Correlation Between Mutual Of and New Economy
Can any of the company-specific risk be diversified away by investing in both Mutual Of and New Economy at the same time? Although using a correlation coefficient on its own may not help to predict future stock returns, this module helps to understand the diversifiable risk of combining Mutual Of and New Economy into the same portfolio, which is an essential part of the fundamental portfolio management process.
By analyzing existing cross correlation between Mutual Of America and New Economy Fund, you can compare the effects of market volatilities on Mutual Of and New Economy and check how they will diversify away market risk if combined in the same portfolio for a given time horizon. You can also utilize pair trading strategies of matching a long position in Mutual Of with a short position of New Economy. Check out your portfolio center. Please also check ongoing floating volatility patterns of Mutual Of and New Economy.
Diversification Opportunities for Mutual Of and New Economy
0.72 | Correlation Coefficient |
Poor diversification
The 3 months correlation between Mutual and New is 0.72. Overlapping area represents the amount of risk that can be diversified away by holding Mutual Of America and New Economy Fund in the same portfolio, assuming nothing else is changed. The correlation between historical prices or returns on New Economy Fund and Mutual Of is a relative statistical measure of the degree to which these equity instruments tend to move together. The correlation coefficient measures the extent to which returns on Mutual Of America are associated (or correlated) with New Economy. Values of the correlation coefficient range from -1 to +1, where. The correlation of zero (0) is possible when the price movement of New Economy Fund has no effect on the direction of Mutual Of i.e., Mutual Of and New Economy go up and down completely randomly.
Pair Corralation between Mutual Of and New Economy
Assuming the 90 days horizon Mutual Of is expected to generate 2.19 times less return on investment than New Economy. In addition to that, Mutual Of is 1.2 times more volatile than New Economy Fund. It trades about 0.03 of its total potential returns per unit of risk. New Economy Fund is currently generating about 0.08 per unit of volatility. If you would invest 4,330 in New Economy Fund on September 26, 2024 and sell it today you would earn a total of 1,953 from holding New Economy Fund or generate 45.1% return on investment over 90 days.

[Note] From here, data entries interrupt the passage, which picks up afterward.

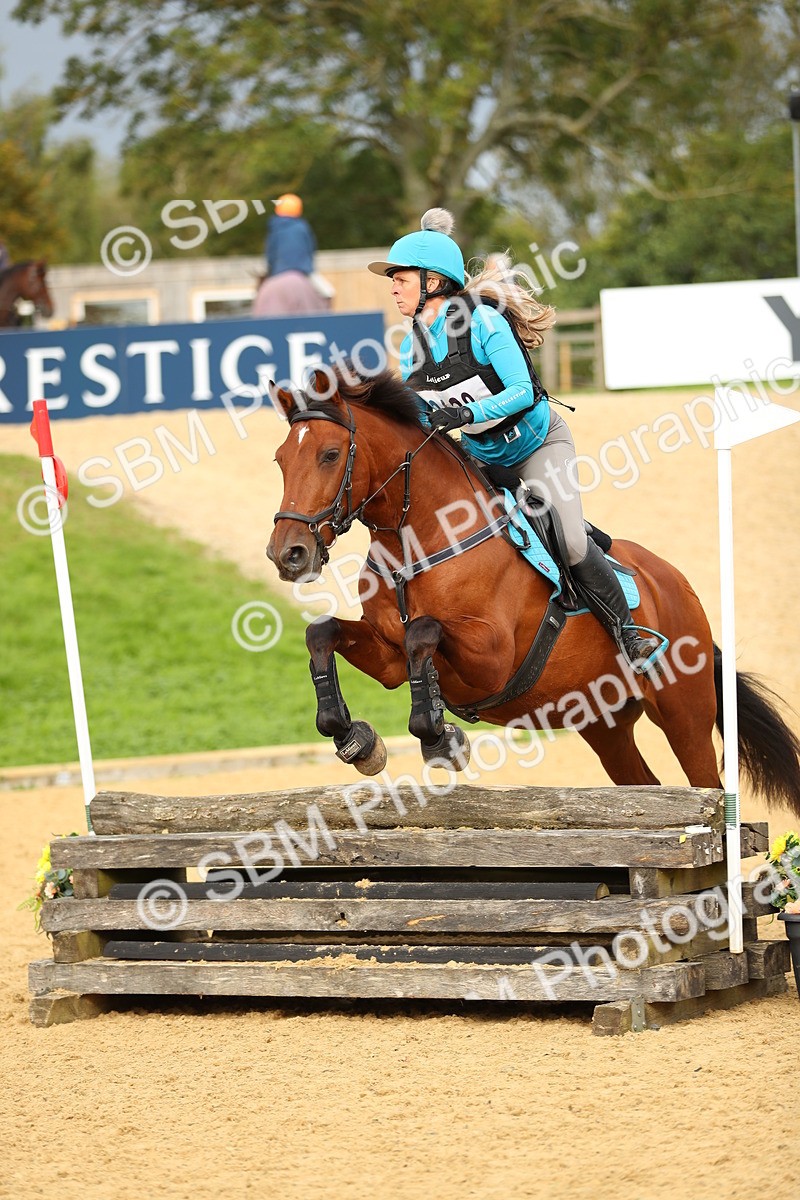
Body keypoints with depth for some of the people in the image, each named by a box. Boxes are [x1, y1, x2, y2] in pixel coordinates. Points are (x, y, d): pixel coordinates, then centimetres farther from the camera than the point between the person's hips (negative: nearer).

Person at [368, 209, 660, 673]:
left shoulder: (483, 321, -23)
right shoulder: (412, 347, -3)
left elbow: (523, 391, -30)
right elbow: (412, 419, 3)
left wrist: (464, 413, -43)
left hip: (539, 442, -7)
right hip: (481, 456, 7)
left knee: (569, 541, -22)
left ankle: (627, 629, -9)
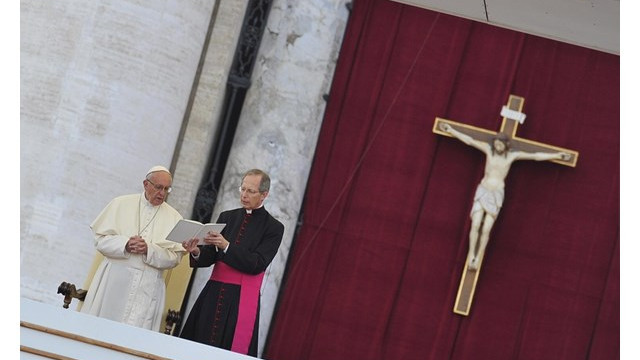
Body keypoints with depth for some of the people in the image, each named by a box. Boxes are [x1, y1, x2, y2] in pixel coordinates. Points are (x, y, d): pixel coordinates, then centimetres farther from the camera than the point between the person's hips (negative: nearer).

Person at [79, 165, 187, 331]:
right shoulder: (121, 204, 6)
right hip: (114, 279, 0)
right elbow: (101, 239, 2)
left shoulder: (174, 218, 7)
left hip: (148, 286, 0)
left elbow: (174, 257, 1)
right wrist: (125, 244, -15)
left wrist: (149, 249, -14)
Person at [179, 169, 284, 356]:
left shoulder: (273, 227, 0)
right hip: (213, 294, 4)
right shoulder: (227, 217, 12)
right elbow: (209, 258, 7)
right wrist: (196, 252, -15)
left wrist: (226, 246, -21)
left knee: (230, 350, -7)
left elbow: (257, 265, -11)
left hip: (242, 299, -4)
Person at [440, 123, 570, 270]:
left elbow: (536, 156, 1)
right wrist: (451, 130, 2)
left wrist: (556, 156, 0)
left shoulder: (513, 155, -2)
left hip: (497, 195, -1)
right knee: (475, 225, -13)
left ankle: (477, 259, 7)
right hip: (482, 192, 1)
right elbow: (469, 140, 1)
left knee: (486, 230, -7)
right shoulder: (489, 149, -2)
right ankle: (471, 256, -1)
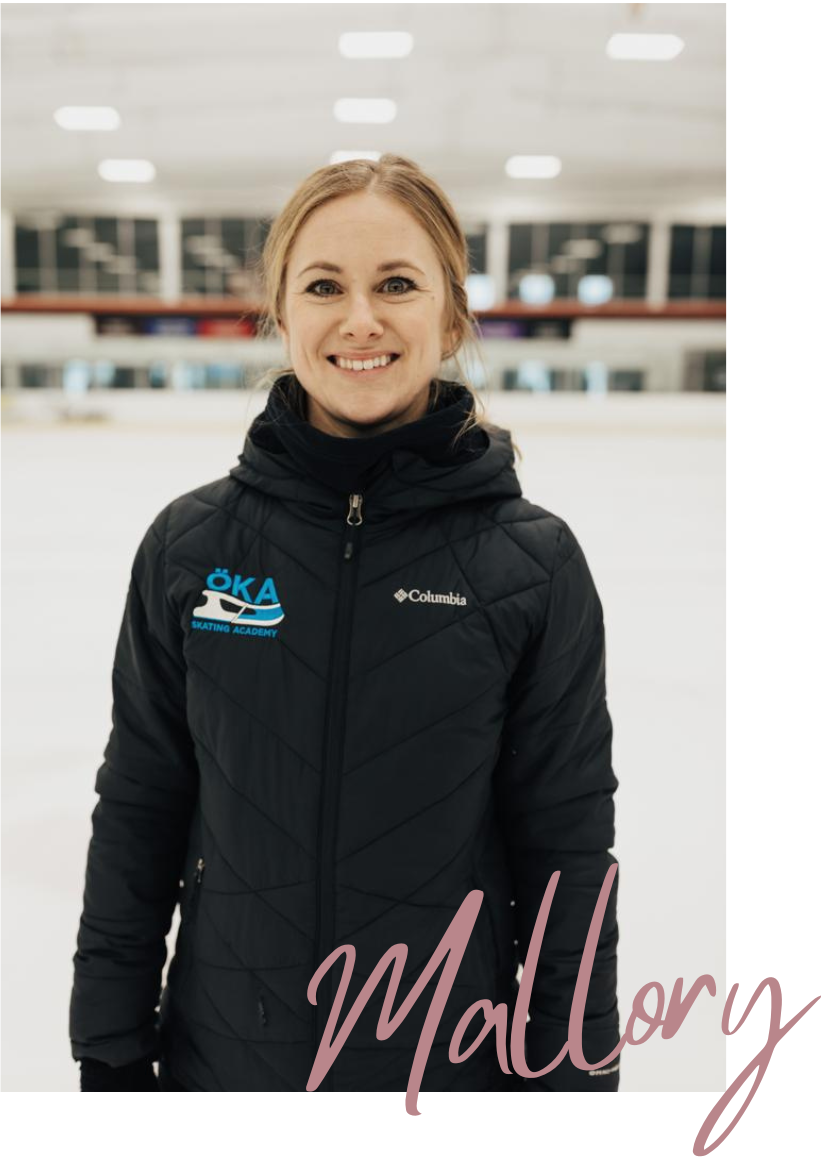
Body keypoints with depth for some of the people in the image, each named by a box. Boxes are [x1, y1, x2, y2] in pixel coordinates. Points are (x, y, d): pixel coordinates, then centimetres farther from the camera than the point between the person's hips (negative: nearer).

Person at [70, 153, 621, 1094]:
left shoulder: (534, 564, -12)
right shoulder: (191, 544, -8)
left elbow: (568, 856, -6)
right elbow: (138, 813, -1)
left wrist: (574, 1069, -4)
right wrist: (111, 1054, 2)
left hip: (455, 1056, -1)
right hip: (222, 1052, 2)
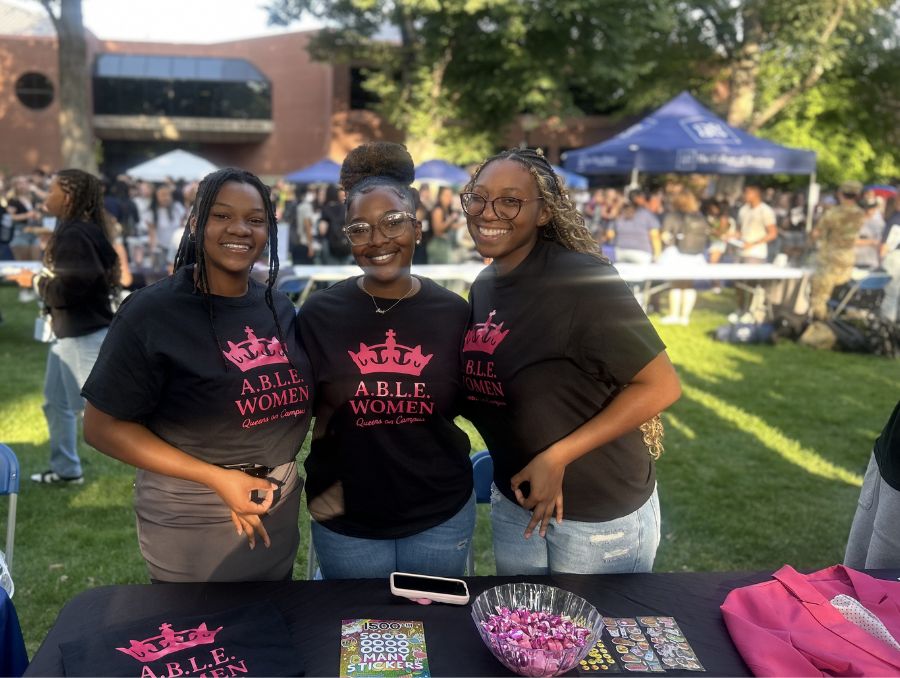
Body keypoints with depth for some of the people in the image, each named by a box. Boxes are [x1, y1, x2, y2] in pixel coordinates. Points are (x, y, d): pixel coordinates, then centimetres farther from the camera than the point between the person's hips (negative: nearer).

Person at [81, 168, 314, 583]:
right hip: (191, 521, -5)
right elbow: (103, 427, -14)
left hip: (280, 507, 6)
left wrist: (276, 476, -5)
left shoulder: (279, 308, 1)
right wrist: (216, 478, -20)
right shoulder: (151, 312, -15)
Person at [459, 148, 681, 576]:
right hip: (515, 503, 7)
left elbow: (660, 386, -21)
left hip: (601, 512, -6)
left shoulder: (580, 279, -22)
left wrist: (557, 457, -21)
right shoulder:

Time Period | 3 Months [change] |
Direction | Moves Together |
Strength | Significant |
Accuracy | 100.0% |
Values | Daily Returns |
Mutual Of America vs. New Economy Fund
Performance |
Timeline |
Mutual Of America |
New Economy Fund |
Mutual Of and New Economy Volatility Contrast
Predicted Return Density |
Returns |
Pair Trading with Mutual Of and New Economy
The main advantage of trading using opposite Mutual Of and New Economy positions is that it hedges away some unsystematic risk. Because of two separate transactions, even if Mutual Of position performs unexpectedly, New Economy can make up some of the losses. Pair trading also minimizes risk from directional movements in the market. For example, if an entire industry or sector drops because of unexpected headlines, the short position in New Economy will offset losses from the drop in New Economy's long position.Mutual Of vs. Vanguard Small Cap Value | Mutual Of vs. Royce Opportunity Fund | Mutual Of vs. William Blair Small | Mutual Of vs. Amg River Road |
New Economy vs. Mutual Of America | New Economy vs. Valic Company I | New Economy vs. Heartland Value Plus | New Economy vs. William Blair Small |
Check out your portfolio center.Note that this page's information should be used as a complementary analysis to find the right mix of equity instruments to add to your existing portfolios or create a brand new portfolio. You can also try the AI Portfolio Architect module to use AI to generate optimal portfolios and find profitable investment opportunities.